━━━ Document segment ━━━

5. Discussion and Conclusions

Stroke is a medical condition that affects the brain and prevents it from functioning properly. Combined with drug therapy, rehabilitative treatment is a precious tool for promoting recovery. The effectiveness of the treatment depends on several factors, such as the therapy type, duration, intensity and beginning treatment early [28]. The treatment can include neuromotor rehabilitation, speech therapy, and cognitive and respiratory rehabilitation. It has been shown that the combination of robotic, psychomotor and cognitive therapy produces positive effects in the rehabilitative process [29]. Moreover, a new effective physiotherapy method for improving movement in post-stroke patients is represented by virtual reality therapy, which allows the subject to interact with an environment within a simulated reality [30]. Therefore, a multidisciplinary approach, based on the cooperation and collaboration between several health professionals, is considered to be a key point for a successful rehabilitative treatment.

In this study, we analyzed the functional connectivity of a left ischemic stroke patient, who suffered from conduction aphasia, before and after a period of intensive rehabilitation. In a human brain, most of the time, the left hemisphere is dominant for language processing [31]. This has been proven by studies that detected a higher activity during language processing in the left hemisphere and a greater probability of linguistic impairment deriving from injuries to the left hemisphere [32,33,34]. As for aphasia, the role of the right hemisphere is still unclear and debated. Nevertheless, there is some evidence that the right hemisphere plays a facilitatory role in the recovery after the rehabilitative treatment in the subacute stage (up to six months after a stroke) [35].

━━━ Information supplied ━━━

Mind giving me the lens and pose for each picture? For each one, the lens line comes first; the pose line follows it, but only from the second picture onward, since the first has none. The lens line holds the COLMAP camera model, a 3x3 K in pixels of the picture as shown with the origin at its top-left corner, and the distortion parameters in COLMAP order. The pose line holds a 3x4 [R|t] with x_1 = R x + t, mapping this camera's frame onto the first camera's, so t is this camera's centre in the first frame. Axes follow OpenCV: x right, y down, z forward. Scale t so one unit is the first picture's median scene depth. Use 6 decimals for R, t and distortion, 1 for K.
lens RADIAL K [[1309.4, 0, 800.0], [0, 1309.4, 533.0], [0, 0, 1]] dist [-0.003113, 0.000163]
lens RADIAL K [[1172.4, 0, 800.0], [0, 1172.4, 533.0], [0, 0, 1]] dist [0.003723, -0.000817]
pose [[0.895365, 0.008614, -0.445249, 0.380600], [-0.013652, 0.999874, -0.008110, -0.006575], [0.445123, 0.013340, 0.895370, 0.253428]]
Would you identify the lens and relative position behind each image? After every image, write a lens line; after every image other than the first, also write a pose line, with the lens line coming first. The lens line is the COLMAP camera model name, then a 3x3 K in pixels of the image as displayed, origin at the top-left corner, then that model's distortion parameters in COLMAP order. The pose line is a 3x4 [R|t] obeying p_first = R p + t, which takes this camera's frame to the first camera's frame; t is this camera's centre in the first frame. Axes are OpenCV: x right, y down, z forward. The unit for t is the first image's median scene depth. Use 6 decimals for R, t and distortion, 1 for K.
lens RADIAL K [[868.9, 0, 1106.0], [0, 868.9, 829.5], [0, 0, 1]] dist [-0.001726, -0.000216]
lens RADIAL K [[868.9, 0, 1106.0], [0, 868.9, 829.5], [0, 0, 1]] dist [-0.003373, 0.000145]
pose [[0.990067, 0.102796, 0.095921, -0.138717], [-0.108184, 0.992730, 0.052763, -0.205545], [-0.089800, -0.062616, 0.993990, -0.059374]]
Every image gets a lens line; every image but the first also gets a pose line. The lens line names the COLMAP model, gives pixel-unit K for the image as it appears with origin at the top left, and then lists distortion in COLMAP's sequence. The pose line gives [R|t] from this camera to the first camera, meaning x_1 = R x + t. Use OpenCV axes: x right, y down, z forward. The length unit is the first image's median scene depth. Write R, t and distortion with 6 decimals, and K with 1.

━━━

**Parts of the exercise**
1. Answer these questions using the stroke rehabilitation discussion.
(a) Which hemisphere of the human brain is usually dominant for language processing?
(b) What does virtual reality therapy allow the subject to do?
(c) How long after a stroke does the subacute stage last?
2. Write out the stroke rehabilitation discussion from "In this study, we" to "a stroke) [35].", switching "patient" out for "subject".

**Responses**
1.
(a) The left hemisphere.
(b) It allows the subject to interact with an environment within a simulated reality.
(c) Up to six months after a stroke.

2.
In this study, we analyzed the functional connectivity of a left ischemic stroke subject, who suffered from conduction aphasia, before and after a period of intensive rehabilitation. In a human brain, most of the time, the left hemisphere is dominant for language processing [31]. This has been proven by studies that detected a higher activity during language processing in the left hemisphere and a greater probability of linguistic impairment deriving from injuries to the left hemisphere [32,33,34]. As for aphasia, the role of the right hemisphere is still unclear and debated. Nevertheless, there is some evidence that the right hemisphere plays a facilitatory role in the recovery after the rehabilitative treatment in the subacute stage (up to six months after a stroke) [35].